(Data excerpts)
+ + + +

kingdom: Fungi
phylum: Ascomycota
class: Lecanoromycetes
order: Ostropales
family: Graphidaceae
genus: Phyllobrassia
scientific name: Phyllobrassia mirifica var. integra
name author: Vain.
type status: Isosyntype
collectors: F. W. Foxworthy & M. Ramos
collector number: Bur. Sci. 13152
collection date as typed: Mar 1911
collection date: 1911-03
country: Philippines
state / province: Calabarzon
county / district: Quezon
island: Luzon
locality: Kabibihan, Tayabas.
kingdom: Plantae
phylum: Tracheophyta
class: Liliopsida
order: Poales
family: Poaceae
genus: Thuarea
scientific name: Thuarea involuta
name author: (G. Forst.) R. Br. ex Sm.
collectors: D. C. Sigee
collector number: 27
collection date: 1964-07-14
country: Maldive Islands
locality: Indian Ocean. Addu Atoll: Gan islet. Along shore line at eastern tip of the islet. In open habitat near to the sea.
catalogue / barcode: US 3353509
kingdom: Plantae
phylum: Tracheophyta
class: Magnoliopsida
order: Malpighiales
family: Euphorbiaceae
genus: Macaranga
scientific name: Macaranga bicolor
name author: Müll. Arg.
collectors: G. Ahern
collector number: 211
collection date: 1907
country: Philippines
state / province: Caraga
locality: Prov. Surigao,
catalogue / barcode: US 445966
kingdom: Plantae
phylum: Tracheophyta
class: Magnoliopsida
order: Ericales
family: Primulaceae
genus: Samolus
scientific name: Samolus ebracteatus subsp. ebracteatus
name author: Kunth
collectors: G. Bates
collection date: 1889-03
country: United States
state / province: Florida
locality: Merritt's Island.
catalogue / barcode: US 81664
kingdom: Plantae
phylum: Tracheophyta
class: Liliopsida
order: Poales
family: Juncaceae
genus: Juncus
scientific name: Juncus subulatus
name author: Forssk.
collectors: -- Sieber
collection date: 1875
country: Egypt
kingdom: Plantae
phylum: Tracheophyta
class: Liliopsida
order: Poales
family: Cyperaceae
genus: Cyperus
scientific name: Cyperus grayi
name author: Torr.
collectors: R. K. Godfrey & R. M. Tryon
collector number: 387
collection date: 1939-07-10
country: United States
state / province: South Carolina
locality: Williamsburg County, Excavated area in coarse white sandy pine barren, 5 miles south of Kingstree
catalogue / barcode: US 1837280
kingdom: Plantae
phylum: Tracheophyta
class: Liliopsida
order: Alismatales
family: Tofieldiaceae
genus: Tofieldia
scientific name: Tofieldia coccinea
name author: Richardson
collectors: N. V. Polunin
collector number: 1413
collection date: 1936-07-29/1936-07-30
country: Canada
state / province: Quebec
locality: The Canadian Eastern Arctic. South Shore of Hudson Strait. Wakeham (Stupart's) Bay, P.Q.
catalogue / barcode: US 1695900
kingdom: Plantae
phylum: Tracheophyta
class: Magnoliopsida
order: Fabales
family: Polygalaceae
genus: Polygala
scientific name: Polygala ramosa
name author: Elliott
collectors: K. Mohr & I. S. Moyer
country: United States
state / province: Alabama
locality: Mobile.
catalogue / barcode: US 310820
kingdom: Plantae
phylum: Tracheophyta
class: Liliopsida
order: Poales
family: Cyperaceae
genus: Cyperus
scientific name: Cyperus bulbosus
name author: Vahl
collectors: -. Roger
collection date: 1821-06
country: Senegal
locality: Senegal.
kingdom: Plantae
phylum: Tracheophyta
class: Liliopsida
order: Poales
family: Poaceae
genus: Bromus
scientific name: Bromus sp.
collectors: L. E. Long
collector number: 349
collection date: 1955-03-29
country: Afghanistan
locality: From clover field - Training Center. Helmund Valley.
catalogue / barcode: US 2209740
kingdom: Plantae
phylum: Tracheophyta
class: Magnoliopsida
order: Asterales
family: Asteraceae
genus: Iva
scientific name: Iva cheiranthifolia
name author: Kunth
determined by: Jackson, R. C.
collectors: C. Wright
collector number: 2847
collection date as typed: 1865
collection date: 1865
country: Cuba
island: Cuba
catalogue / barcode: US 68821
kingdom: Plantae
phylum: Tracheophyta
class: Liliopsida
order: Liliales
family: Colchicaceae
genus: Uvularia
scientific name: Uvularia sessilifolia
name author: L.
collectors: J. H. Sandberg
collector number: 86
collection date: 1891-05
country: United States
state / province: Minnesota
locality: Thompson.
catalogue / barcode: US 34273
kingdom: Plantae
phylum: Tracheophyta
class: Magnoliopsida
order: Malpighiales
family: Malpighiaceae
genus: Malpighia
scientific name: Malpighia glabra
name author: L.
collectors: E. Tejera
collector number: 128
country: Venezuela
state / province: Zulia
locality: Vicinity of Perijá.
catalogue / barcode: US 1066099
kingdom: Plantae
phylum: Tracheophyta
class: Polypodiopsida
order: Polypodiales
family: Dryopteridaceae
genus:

+ + + +

### [AIM OF THE EXERCISE]
Give the data from the line with "scientific name: Samolus" to the line with "genus: Juncus", both included, as a two-column CSV with the columns field and value. Write one row for each line, with the field name and its entry each in one quoted field and any line breaks turned into spaces.

### [TASK OUTPUT]
field,value
"scientific name:","Samolus ebracteatus subsp. ebracteatus"
"name author:","Kunth"
"collectors:","G. Bates"
"collection date:","1889-03"
"country:","United States"
"state / province:","Florida"
"locality:","Merritt's Island."
"catalogue / barcode:","US 81664"
"kingdom:","Plantae"
"phylum:","Tracheophyta"
"class:","Liliopsida"
"order:","Poales"
"family:","Juncaceae"
"genus:","Juncus"